Create a free Overdrive account to continue reading

Long Roads and Wild Rivers

Trucker Darcy Linklater grew up around big rivers. When he leaves the road “in a few years,” he and wife Verna will build a new life around their tackle shop in tiny Starbuck, Wash.

Darcy Linklater’s passion for the great rivers of the southeastern corner of Washington state and the fighting fish in them took hold of him when he was a child. And it has never let go of him.

But the fields around his tiny hometown of Dixie, Wash., needed trucks to haul produce and local canneries needed cans hauled to them, so Linklater, 54, became a trucker back in the 1960s.

Linklater drives long. He recently left his current home in tiny Starbuck, Wash., (“Population about 250 if you count people, cows and horses,” says his wife Verna Foley) just a handful of miles north of Dixie up State Highway 12, and was gone for a month and a day, rolling up 13,000 miles and averaging 500 miles a day.

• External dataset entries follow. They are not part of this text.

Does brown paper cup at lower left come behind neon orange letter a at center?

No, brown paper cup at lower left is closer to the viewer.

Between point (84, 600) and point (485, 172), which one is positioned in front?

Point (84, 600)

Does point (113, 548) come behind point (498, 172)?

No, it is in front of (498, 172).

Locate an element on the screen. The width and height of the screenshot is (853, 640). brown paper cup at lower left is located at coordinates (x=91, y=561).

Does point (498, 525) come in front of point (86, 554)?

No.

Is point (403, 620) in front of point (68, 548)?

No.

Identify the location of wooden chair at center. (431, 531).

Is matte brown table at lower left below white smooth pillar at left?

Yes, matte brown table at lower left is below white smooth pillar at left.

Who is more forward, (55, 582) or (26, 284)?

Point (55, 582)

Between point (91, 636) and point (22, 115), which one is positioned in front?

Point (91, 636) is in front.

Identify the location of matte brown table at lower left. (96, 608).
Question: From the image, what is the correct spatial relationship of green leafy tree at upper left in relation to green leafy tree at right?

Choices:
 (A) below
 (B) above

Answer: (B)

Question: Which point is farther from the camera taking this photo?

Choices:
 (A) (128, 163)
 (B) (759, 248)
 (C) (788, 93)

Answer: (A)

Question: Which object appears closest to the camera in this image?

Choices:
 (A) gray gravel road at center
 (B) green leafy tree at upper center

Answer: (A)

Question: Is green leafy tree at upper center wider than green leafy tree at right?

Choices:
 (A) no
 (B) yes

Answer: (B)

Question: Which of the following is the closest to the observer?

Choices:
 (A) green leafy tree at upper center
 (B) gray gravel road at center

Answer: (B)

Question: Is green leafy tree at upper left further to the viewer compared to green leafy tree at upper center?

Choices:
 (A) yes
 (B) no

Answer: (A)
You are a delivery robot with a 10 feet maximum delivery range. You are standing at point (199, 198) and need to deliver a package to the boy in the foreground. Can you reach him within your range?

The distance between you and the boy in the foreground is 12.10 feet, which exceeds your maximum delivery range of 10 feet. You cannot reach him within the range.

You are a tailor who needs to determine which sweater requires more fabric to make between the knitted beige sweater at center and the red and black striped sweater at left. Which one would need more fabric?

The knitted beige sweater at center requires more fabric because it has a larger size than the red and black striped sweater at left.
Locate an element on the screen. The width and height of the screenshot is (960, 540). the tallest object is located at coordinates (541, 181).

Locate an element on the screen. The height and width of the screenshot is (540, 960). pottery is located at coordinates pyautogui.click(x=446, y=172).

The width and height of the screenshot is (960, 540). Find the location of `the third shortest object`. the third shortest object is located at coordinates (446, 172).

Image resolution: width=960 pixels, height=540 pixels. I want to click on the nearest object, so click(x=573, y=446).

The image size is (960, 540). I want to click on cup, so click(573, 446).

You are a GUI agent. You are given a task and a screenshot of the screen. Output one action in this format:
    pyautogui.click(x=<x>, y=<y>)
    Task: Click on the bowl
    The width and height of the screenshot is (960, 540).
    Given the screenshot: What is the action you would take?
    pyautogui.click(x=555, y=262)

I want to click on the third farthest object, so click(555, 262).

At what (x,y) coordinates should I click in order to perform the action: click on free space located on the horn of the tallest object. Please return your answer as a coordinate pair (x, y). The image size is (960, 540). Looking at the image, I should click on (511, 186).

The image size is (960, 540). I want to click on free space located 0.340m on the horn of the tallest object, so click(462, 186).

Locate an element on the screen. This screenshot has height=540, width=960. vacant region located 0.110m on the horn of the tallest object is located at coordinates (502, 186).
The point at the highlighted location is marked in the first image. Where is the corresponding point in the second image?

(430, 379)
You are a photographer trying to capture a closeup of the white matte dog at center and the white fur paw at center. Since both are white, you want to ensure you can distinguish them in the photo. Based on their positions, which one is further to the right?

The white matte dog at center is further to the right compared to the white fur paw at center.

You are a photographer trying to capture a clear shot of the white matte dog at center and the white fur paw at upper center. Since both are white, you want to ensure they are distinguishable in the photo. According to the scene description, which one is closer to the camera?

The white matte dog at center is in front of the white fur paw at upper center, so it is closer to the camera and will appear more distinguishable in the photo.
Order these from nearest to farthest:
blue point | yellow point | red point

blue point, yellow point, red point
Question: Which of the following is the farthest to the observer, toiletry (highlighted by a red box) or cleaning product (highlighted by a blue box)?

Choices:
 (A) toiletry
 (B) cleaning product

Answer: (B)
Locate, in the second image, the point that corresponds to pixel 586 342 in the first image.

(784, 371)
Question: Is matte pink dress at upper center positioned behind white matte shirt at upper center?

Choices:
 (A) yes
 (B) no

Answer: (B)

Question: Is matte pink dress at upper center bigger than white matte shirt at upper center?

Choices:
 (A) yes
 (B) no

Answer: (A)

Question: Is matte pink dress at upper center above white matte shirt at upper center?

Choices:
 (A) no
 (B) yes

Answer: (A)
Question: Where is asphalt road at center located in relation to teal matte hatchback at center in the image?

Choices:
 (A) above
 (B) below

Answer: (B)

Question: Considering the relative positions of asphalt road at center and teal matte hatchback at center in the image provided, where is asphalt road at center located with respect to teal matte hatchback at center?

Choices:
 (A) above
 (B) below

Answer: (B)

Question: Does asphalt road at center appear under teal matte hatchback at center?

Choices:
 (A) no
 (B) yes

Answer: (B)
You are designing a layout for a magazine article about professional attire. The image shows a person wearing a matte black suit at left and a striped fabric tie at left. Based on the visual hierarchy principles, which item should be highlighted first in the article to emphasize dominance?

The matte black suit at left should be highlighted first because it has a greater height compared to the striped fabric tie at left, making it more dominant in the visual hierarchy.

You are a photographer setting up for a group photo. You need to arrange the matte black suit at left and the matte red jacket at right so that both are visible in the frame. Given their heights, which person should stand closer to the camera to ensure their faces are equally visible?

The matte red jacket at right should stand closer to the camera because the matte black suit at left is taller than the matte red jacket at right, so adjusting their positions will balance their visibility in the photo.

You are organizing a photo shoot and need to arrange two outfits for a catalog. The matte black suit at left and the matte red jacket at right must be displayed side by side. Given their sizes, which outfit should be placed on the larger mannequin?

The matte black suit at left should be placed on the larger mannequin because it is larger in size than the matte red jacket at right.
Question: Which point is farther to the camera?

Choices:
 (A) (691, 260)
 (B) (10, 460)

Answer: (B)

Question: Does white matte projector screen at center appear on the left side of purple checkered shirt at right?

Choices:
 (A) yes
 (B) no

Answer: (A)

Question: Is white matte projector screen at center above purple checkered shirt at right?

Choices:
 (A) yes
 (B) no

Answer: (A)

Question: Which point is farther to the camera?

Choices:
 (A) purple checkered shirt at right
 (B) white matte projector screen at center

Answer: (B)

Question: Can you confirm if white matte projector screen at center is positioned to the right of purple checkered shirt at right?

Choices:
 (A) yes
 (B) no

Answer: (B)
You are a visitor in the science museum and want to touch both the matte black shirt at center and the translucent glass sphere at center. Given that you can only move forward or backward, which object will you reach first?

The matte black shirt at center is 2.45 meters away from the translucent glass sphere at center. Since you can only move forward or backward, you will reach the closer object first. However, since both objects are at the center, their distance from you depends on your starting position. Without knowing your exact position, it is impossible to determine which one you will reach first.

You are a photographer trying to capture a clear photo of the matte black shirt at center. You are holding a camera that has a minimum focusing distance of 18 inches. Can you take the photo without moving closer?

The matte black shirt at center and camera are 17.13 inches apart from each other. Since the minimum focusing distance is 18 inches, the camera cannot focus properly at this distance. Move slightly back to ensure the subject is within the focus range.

When the chance arose, he’d daydream about the solitude of remote corners, backwaters and deep pools on familiar rivers like the Snake, Columbia, Walla Walla, Tucannon and Touchet. These days Linklater is using his time off the road to build a business – a store called Darver Tackle and a personal guide service for people who want to fish these majestic waterways.

“I grew up around [these rivers], fishing them with my dad. Now wherever I am in America my mind is pretty much back here on a river,” says Linklater.

“I fished with my dad in all the rivers around here from the time I was a little kid. He showed me all kinds of places on the rivers and taught me how to fish them. I started fishing in local creeks with my dad, looking for trout, in the ’50s. Then in the ’60s we started fishing steelheads in the big rivers like the Snake. We’d catch really big sturgeon in the Snake. I used to fish here when this was a natural river, before the dams came. There was even a ferry we used, and now that’s in a museum.”